Paripaka is maturing or ripening

Paripāka (Maturing, Ripening)
Paripāka, having the sense of completion by maturing or ripening, is a feature of Śaṅkara’s Gītā presentation. The meaning is that similar, intense saṃskāra-s repeatedly laid down, finally come to dominate the causal or unmanifest basis of the mind.
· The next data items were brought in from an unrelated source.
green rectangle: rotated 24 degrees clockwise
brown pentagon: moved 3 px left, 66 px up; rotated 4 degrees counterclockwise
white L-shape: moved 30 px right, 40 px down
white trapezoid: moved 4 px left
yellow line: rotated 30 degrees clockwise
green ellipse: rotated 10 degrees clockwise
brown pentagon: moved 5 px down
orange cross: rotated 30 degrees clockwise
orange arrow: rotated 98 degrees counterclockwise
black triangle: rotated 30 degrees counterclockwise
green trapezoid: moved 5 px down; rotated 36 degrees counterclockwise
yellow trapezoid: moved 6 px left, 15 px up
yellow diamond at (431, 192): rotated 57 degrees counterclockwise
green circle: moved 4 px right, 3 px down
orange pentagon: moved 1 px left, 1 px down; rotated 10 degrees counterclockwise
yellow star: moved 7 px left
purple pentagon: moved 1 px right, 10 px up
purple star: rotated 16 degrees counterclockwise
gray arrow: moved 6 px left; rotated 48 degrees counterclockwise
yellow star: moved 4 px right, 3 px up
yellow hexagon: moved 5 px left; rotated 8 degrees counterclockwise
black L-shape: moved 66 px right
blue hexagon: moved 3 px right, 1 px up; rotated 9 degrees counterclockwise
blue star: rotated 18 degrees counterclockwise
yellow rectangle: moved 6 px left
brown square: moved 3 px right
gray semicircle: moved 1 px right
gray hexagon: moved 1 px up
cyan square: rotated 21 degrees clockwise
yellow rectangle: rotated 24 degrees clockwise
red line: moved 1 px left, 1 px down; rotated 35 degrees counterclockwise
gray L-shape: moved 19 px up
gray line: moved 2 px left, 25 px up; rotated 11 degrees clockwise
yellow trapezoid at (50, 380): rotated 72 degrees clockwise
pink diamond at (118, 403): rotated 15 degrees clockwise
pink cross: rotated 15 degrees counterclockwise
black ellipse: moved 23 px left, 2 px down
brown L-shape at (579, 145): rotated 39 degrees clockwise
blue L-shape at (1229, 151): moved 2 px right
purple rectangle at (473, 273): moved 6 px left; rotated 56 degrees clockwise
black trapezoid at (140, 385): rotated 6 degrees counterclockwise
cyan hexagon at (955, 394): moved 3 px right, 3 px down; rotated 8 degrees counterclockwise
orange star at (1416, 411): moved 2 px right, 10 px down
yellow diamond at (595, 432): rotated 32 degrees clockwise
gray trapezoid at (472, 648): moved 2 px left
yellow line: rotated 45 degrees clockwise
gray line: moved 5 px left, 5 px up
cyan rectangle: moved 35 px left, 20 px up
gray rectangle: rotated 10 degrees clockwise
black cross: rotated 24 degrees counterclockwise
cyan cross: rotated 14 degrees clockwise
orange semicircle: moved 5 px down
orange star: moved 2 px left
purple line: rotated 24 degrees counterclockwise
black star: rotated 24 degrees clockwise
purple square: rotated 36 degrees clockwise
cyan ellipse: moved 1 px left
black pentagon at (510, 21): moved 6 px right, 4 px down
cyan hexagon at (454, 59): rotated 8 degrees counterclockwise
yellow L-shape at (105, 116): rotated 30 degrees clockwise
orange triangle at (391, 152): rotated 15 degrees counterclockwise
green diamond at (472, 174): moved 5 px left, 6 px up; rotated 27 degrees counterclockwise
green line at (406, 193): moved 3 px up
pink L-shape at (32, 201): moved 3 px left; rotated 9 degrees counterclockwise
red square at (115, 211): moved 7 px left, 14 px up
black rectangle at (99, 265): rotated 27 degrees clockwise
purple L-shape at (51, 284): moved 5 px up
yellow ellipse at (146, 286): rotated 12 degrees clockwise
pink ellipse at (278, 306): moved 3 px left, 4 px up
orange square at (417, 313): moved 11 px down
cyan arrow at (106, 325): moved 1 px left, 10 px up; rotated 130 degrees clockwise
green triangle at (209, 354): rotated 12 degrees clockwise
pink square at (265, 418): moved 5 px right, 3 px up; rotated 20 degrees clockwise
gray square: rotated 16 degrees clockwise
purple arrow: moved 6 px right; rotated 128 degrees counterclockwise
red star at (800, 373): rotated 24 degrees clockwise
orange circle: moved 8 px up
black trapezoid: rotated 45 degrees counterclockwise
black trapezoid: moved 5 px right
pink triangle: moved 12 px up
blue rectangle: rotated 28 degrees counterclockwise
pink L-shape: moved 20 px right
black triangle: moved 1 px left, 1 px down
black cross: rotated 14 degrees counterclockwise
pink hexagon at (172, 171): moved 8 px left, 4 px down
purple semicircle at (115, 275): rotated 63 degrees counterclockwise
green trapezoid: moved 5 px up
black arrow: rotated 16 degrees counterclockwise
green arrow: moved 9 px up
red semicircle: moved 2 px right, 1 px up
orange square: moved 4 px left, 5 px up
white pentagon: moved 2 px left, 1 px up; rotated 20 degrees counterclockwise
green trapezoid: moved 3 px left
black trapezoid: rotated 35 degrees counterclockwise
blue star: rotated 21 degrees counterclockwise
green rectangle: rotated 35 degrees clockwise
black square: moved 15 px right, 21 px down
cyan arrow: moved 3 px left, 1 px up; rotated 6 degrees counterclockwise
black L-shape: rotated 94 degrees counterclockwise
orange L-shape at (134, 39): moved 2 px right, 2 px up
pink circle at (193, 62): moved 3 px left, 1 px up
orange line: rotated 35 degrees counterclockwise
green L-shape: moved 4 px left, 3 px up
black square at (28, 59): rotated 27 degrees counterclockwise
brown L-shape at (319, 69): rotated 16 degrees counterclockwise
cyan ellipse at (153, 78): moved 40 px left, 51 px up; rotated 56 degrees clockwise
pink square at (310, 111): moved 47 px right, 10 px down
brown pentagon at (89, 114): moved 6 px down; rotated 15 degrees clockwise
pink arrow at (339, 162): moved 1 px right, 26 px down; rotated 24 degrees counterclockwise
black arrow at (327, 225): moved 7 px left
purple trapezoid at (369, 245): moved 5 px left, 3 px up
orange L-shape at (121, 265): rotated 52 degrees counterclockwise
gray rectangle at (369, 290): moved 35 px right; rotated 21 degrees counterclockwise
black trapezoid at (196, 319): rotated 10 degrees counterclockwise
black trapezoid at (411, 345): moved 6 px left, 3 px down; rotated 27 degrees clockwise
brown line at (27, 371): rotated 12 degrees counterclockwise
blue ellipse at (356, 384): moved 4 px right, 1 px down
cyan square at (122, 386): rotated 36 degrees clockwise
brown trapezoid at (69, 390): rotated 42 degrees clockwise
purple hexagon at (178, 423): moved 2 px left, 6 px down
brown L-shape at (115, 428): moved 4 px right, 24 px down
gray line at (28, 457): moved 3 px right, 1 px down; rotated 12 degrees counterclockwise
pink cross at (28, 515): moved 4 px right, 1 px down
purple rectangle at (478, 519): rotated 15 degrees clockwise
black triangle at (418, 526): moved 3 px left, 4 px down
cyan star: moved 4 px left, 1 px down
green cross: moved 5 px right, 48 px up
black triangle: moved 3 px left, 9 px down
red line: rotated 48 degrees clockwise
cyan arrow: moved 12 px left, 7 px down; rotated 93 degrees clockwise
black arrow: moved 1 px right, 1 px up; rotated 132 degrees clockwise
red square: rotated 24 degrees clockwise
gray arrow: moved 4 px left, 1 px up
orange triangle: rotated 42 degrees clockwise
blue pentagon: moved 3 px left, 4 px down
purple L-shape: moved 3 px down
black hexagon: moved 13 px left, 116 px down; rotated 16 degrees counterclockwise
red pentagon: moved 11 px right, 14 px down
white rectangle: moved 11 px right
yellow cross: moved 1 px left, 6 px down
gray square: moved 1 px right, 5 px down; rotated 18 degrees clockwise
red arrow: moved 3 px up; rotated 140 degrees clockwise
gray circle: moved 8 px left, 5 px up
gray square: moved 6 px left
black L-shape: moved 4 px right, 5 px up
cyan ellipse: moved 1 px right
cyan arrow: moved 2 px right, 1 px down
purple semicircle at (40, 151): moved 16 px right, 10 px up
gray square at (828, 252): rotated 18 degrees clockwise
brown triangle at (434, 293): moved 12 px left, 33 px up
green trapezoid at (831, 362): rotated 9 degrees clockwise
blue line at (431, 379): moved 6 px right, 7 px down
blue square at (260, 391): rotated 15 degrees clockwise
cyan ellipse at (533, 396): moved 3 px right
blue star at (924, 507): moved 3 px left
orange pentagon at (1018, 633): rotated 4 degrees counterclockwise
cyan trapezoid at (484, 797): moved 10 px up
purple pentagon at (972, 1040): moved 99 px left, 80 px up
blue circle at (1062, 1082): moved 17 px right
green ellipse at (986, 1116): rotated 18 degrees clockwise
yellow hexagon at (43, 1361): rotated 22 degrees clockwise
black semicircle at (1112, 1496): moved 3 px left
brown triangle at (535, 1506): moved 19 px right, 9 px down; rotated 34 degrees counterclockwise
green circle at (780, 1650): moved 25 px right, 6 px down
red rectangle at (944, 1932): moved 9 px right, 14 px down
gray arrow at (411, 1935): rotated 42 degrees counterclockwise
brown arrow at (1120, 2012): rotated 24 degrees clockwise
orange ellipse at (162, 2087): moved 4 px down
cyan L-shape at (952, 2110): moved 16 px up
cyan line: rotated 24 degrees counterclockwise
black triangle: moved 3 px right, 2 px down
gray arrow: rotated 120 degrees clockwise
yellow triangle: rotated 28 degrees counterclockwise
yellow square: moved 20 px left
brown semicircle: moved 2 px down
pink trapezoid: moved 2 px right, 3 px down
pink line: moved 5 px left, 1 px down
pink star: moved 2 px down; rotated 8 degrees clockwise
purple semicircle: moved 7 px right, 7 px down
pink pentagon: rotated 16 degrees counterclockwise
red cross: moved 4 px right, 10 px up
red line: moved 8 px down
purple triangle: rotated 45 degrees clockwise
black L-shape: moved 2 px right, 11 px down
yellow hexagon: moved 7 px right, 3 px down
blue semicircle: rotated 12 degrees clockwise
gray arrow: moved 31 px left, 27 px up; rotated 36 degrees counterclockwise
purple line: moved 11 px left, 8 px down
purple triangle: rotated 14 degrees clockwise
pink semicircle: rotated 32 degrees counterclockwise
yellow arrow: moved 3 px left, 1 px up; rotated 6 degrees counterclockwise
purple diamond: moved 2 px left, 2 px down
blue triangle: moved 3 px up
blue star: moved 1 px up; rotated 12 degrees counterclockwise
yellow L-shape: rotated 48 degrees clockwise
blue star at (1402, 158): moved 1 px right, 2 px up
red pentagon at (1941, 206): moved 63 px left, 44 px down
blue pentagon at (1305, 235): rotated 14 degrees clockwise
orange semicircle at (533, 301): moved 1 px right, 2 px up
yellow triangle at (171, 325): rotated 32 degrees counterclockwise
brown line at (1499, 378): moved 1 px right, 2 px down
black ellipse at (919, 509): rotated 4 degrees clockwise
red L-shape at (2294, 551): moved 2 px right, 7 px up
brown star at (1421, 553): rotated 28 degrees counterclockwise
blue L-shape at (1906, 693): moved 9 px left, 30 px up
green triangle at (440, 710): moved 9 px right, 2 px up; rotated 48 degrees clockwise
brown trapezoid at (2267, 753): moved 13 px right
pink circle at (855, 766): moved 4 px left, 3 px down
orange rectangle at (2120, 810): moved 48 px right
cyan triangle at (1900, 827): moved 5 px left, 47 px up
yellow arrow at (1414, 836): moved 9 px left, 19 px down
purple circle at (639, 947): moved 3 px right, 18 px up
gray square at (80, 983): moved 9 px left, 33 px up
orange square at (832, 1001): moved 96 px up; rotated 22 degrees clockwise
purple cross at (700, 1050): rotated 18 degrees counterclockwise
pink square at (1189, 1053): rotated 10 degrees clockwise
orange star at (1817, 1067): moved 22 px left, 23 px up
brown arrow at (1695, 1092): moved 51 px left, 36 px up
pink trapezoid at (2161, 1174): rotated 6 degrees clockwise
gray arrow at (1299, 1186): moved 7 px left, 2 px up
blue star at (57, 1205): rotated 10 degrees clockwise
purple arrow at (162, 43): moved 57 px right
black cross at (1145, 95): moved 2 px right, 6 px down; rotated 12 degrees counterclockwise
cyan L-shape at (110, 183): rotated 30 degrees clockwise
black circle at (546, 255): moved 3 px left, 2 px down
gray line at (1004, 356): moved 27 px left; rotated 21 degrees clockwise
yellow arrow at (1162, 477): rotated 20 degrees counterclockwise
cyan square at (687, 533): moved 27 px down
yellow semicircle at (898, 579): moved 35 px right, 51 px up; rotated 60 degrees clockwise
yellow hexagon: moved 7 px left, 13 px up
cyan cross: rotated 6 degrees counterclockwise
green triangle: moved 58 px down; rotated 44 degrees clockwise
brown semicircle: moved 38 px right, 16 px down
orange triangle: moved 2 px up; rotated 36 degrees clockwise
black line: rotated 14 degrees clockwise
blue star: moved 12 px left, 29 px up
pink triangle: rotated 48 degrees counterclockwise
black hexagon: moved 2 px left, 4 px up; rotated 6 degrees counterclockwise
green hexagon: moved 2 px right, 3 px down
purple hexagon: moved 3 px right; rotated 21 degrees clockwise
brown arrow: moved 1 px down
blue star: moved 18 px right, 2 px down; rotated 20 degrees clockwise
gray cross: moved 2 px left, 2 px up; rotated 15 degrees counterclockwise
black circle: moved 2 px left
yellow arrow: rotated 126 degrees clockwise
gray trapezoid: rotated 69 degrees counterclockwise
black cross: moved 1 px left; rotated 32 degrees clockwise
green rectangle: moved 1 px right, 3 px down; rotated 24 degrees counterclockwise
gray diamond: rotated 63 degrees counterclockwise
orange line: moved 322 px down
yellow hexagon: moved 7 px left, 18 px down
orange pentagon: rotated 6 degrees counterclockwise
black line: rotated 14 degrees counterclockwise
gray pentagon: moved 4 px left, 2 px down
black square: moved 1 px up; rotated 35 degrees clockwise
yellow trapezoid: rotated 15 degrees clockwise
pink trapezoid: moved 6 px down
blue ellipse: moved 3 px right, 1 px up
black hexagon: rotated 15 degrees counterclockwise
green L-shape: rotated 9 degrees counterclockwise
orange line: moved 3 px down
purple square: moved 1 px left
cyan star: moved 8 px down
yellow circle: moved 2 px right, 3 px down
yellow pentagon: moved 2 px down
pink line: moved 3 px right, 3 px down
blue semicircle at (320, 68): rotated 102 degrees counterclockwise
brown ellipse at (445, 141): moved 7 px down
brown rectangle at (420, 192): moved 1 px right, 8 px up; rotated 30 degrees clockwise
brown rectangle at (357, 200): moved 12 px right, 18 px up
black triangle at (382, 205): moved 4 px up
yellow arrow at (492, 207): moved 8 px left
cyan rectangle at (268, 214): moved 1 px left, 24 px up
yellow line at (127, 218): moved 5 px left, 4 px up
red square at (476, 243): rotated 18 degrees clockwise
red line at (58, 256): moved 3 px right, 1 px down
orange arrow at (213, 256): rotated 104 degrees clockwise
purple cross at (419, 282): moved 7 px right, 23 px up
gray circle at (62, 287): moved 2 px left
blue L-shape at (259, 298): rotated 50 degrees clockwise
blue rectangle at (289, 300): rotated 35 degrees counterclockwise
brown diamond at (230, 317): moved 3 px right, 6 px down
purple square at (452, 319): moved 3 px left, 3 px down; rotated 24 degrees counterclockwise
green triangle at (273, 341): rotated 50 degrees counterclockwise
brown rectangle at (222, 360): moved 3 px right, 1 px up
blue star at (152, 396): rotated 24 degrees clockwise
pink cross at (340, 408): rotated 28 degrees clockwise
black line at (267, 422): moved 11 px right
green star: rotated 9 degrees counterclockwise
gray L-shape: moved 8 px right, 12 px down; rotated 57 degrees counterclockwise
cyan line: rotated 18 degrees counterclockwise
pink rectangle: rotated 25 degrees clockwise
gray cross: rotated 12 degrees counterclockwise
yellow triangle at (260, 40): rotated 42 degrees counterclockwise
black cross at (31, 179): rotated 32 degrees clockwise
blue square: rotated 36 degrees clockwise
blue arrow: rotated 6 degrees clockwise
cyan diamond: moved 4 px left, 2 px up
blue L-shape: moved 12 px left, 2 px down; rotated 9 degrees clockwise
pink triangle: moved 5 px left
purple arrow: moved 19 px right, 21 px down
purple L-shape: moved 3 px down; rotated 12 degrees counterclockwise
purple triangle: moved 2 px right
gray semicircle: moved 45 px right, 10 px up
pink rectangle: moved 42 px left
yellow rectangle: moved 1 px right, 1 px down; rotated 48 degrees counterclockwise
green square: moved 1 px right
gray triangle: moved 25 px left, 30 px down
The word ‘maturing’ implies some passage of time, though it may be very short.

For instance, he says that the Sānkhya-buddhi or knowledge-mind comes about when the karma-yoga-buddhi or action-yoga-mind attains maturity:

11.49 Have recourse to the karma-yoga buddhi, or to the Sānkhya buddhi which is bom when that is mature (tat-paripāka-jāyām).

The Sānkhya-buddhi is only the rise of Knowledge. The Knowledge itself has to mature:

VII.19 The Knower who has attained mature Knowledge (prāpta-paripāka-jñānam).

Both detachment and meditation have also a process of maturing:

XVIII.37 The happiness born of the maturing of Knowledge, detachment, meditation and samādhi… is of sattva (jñāna-vairāgya-dhyāna-samādhi-paripāka-jam sukham … sāttvikam).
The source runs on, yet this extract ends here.